Dissimulation du déficit 2007, mécanique infernale des charges financières, accumulation de la dette sociale, quasi-stagnation des recettes fiscales et, surtout, dépenses fiscales d'hier dont on n'avait pas les moyens, tout s'additionne pour, comme l'écrit dans son rapport préliminaire la Cour des comptes, contribuer à une « aggravation de la situation des finances publiques » et une « dégradation de la situation de l'État ».
Alors, qui dit la vérité ? La Cour des comptes, ou vous, monsieur le ministre ?

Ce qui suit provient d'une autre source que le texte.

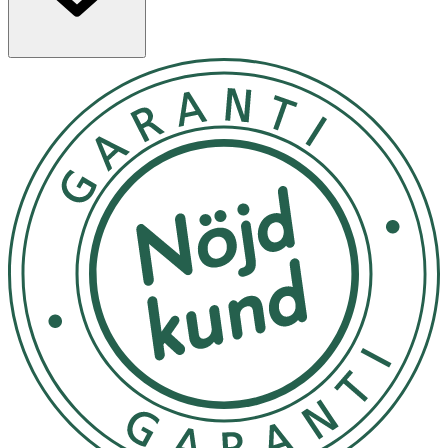
of the northernmost hair cosmetics factories in the
world.,MJUUK HEAT PROTECTION skyddar effektivt håret
mot skador som orsakas av värmen från stylingverktyg
upp till 210°. Sprayen ger också ett lätt stadga för styling.
Formulan är 100% vegansk och lämplig för alla hårtyper,
och förpackningen är återvinningsbar. MJUUK är ett
hårv
Hur du använder: Skaka före användning. Spraya på
handdukstorkat eller torrt hår från cirka 20 cm avstånd
och kamma igenom håret innan styling.
Förvaras i rumstemperatur
OK för gravida och ammande:
Ja
Ingredienser:
Alcohol Denat., Dimethyl Ether,
Octylacrylamide/Acrylates/ Butylaminoethyl Methacrylate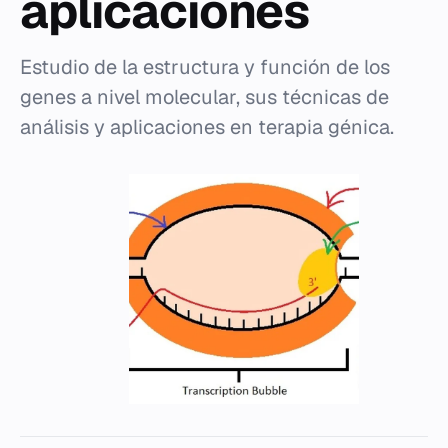
aplicaciones
Estudio de la estructura y función de los
genes a nivel molecular, sus técnicas de
análisis y aplicaciones en terapia génica.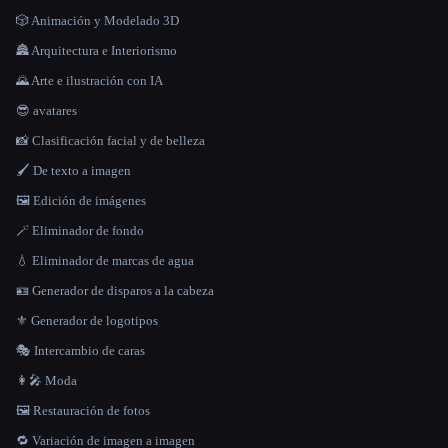
🎲 Animación y Modelado 3D
🏯 Arquitectura e Interiorismo
🌄 Arte e ilustración con IA
😎 avatares
📸 Clasificación facial y de belleza
🖌️ De texto a imagen
🖼️ Edición de imágenes
🪄 Eliminador de fondo
💧 Eliminador de marcas de agua
🪪 Generador de disparos a la cabeza
⚜️ Generador de logotipos
🎭 Intercambio de caras
👩‍🎤 Moda
🖼️ Restauración de fotos
🔁 Variación de imagen a imagen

Enfin, troisième exemple, vous voulez faire porter sur les collectivités locales les conséquences de l'incurie de la gestion financière de l'État.
La croissance à zéro volume des dotations de l'État que vous annoncez se traduira pour ces collectivités par des dotations forfaitaires en stagnation, par des dotations de compensations encore en nette baisse ; cela signifiera encore souvent que les dotations globales baisseront – baisse assez forte même en 2009 ! Comment faire, alors, avec une inflation à plus de 3 %, et avec des dépenses qui augmentent d'autant ? C'est un garrot en puissance auquel vous condamnez bien des collectivités locales.
Oublieriez-vous qu'elles sont le premier investisseur public en France, à hauteur de 73 % du total ? N'auriez-vous pas entendu Philippe Séguin, Premier président de la Cour des comptes, qui, en commission des finances, nous déclarait, le 25 juin, qu'il était « difficile d'imputer aux collectivités locales la situation difficile des finances publiques » ? Alors, pour se défausser de ses propres responsabilités, l'État, dans sa gestion financière, s'apprête à commettre une erreur économique et politique aux conséquences sociales dramatiques.
Voilà pourquoi, monsieur le ministre, vous que je crois fondamentalement un honnête homme, je crains que vous ne vous livriez dans vos écrits comme dans vos propos de ce matin à un rôle de composition, sans doute, un rôle d'illusionniste du chiffre et du verbe qui dissimule les réalités, et dont la volonté tient en fait de la méthode Coué.